Authentication method: Use the buttons to select one of these options:

  • Manual: This default option exposes a Client secret field, in which to directly enter the client_secret to pass in the OAuth request parameter.
  • Secret: Exposes a Client secret (text secret) drop-down, in which you can select a stored secret that references the client_secret. A Create link is available to define a new secret.
  • Certificate: Exposes a Certificate name drop-down, in which you can select a stored certificate. A Create link is available to define a new cert.

Processing Settings

Post‑Processing

Pipeline: Pipeline to process data before sending the data out using this output.

System fields: A list of fields to automatically add to events that use this output. By default, includes cribl_pipe (identifying the Cribl Stream Pipeline that processed the event). Supports wildcards. Other options include:

  • cribl_host – Cribl Stream Node that processed the event.
  • cribl_input – Cribl Stream Source that processed the event.
  • cribl_output – Cribl Stream Destination that processed the event.
  • cribl_route – Cribl Stream Route (or QuickConnect) that processed the event.
  • cribl_wp – Cribl Stream Worker Process that processed the event.

Advanced Settings

Max record size (KB, uncompressed): Maximum size (KB) of each record batch before compression. Setting should be < message.max.bytes settings in Kafka brokers. Defaults to 768.

Max events per batch: Maximum number of events in a batch before forcing a flush. Defaults to 1000.

Flush period (sec): Maximum time between requests. Low settings could cause the payload size to be smaller than its configured maximum. Defaults to 1.

Connection timeout (ms): Maximum time to wait for a successful connection. Defaults to 10000 ms (10 seconds). Valid range is 1000 to 3600000 ms (1 second to 1 hour).

Request timeout (ms): Maximum time to wait for a successful request. Defaults to 60000 ms (1 minute).

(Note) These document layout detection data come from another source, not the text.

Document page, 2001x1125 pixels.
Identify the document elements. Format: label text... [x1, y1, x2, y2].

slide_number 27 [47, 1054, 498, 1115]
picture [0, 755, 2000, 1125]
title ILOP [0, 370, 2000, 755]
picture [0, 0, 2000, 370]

Max retries: Maximum number of times to retry a failed request before the message fails. Defaults to 5; enter 0 to not retry at all.

Authentication timeout (ms): Maximum time to wait for Kafka to respond to an authentication request. Defaults to 1000 (1 second).

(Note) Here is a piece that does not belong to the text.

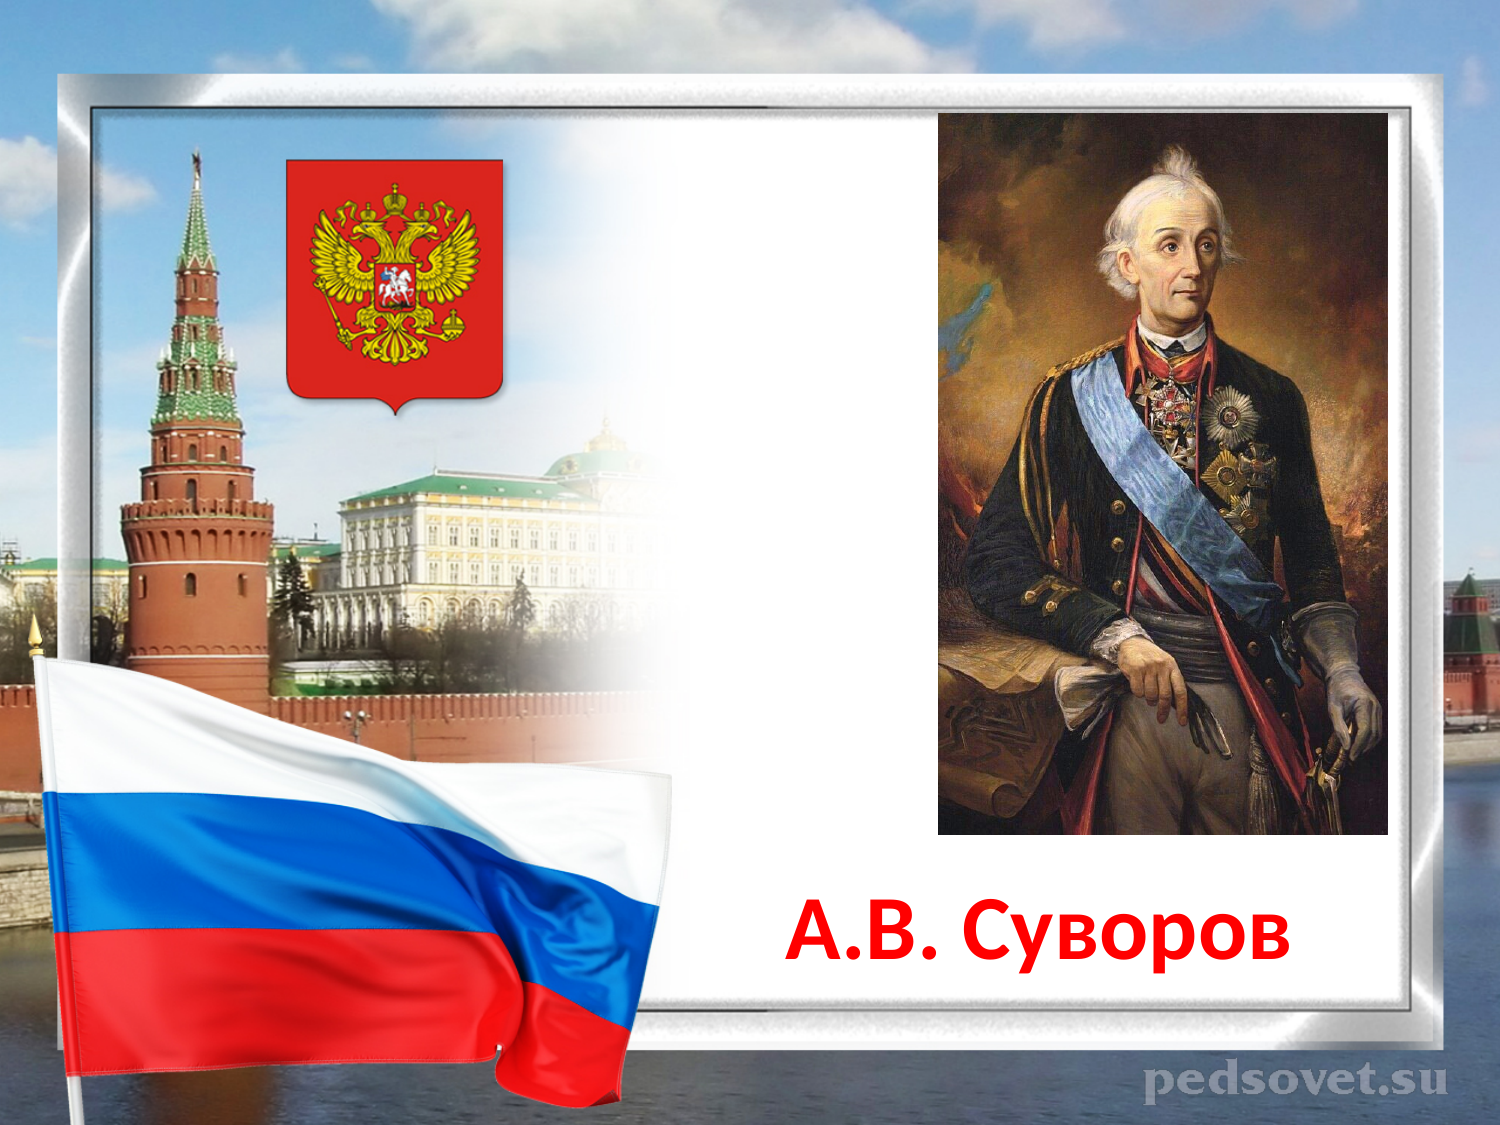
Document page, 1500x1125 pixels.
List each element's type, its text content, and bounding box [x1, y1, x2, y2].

picture [0, 0, 1500, 1125]
title А.В. Суворов [655, 846, 1424, 1000]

Reauthentication threshold (ms): If the broker requires periodic reauthentication, this setting defines how long before the reauthentication timeout Cribl Stream initiates the reauthentication. Defaults to 10000 (10 seconds).

A small value for this setting, combined with high network latency, might prevent the Destination from reauthenticating before the Kafka broker closes the connection.

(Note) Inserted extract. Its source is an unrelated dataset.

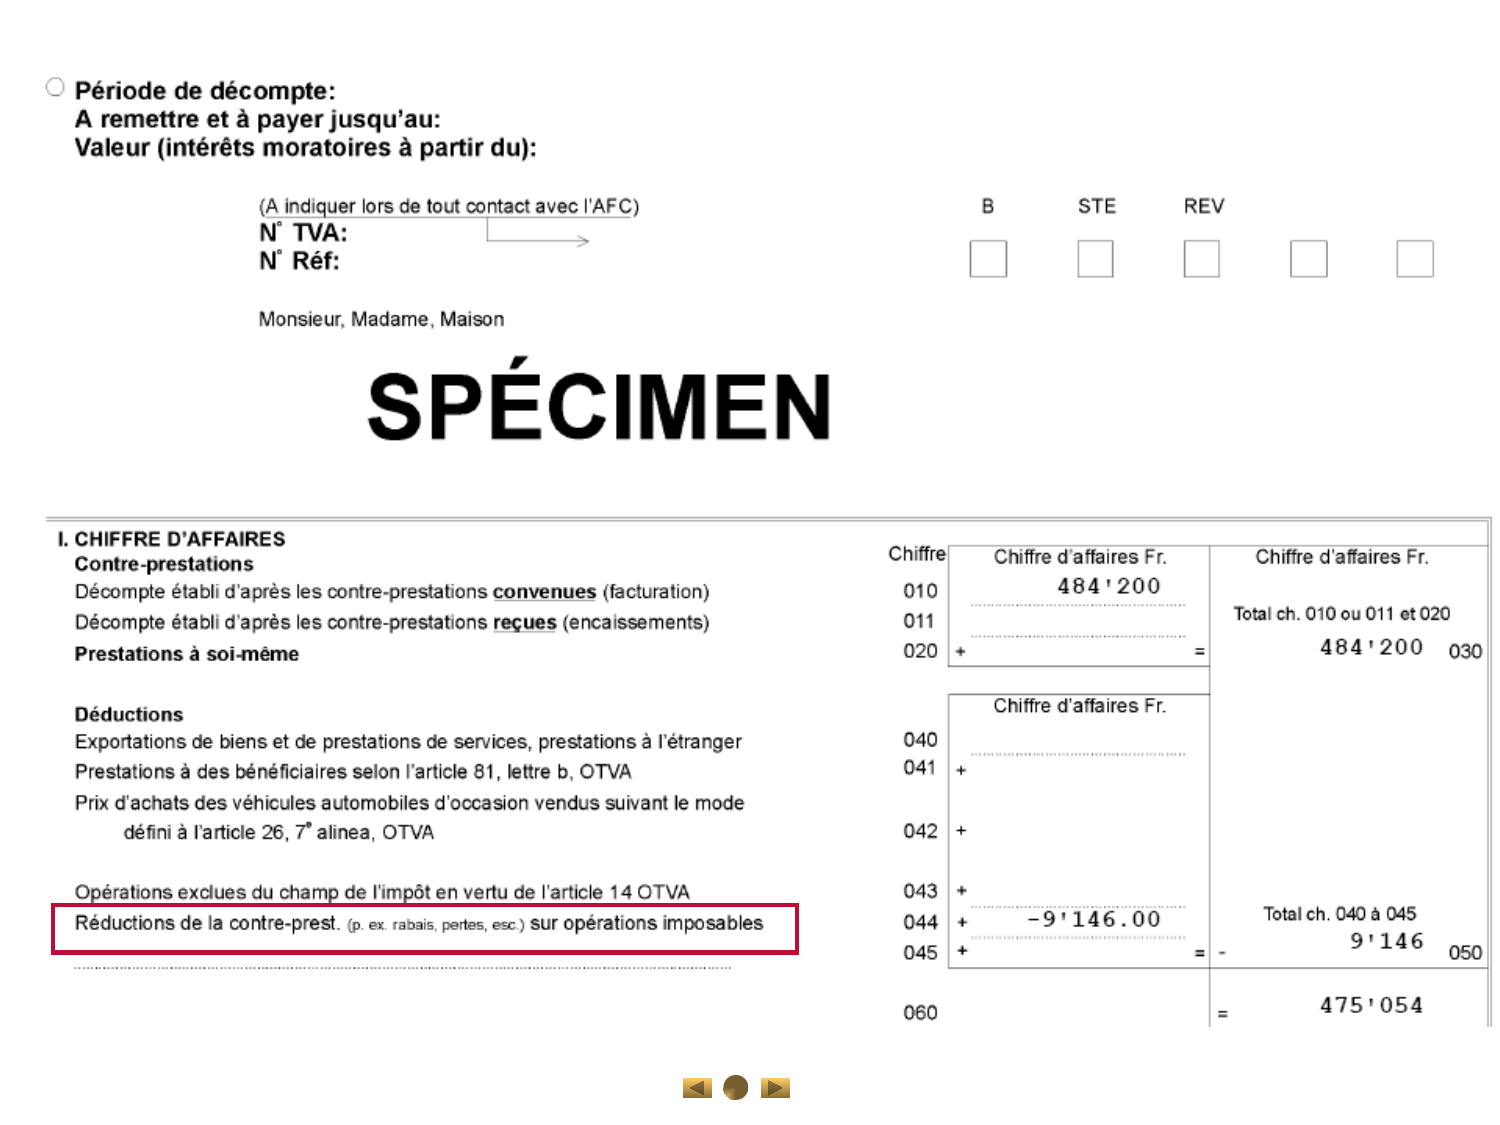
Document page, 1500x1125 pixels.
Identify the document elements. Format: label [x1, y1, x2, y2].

picture [35, 37, 1500, 1027]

A large value might cause the Destination to send reauthentication messages too soon, wasting bandwidth.

The Kafka setting connections.max.reauth.ms controls the reuthentication threshold on the Kafka side.

Environment: If you’re using GitOps, optionally use this field to specify a single Git branch on which to enable this configuration. If empty, the config will be enabled everywhere.

Internal Fields

Cribl Stream uses a set of internal fields to assist in forwarding data to a Destination.

Fields for this Destination:

  • __topicOut
  • __key
  • __headers
  • __keySchemaIdOut
  • __valueSchemaIdOut

Troubleshooting Resources

Cribl University offers an Advanced Troubleshooting > Destination Integrations: Azure Event Hubs short course. To follow the direct course link, first log into your Cribl University account. (To create an account, select the Sign up link. You’ll need to click through a short Terms & Conditions presentation, with chill music, before proceeding to courses – but Cribl’s training is always free of charge.) Once logged in, check out other useful Advanced Troubleshooting short courses and Troubleshooting Criblets.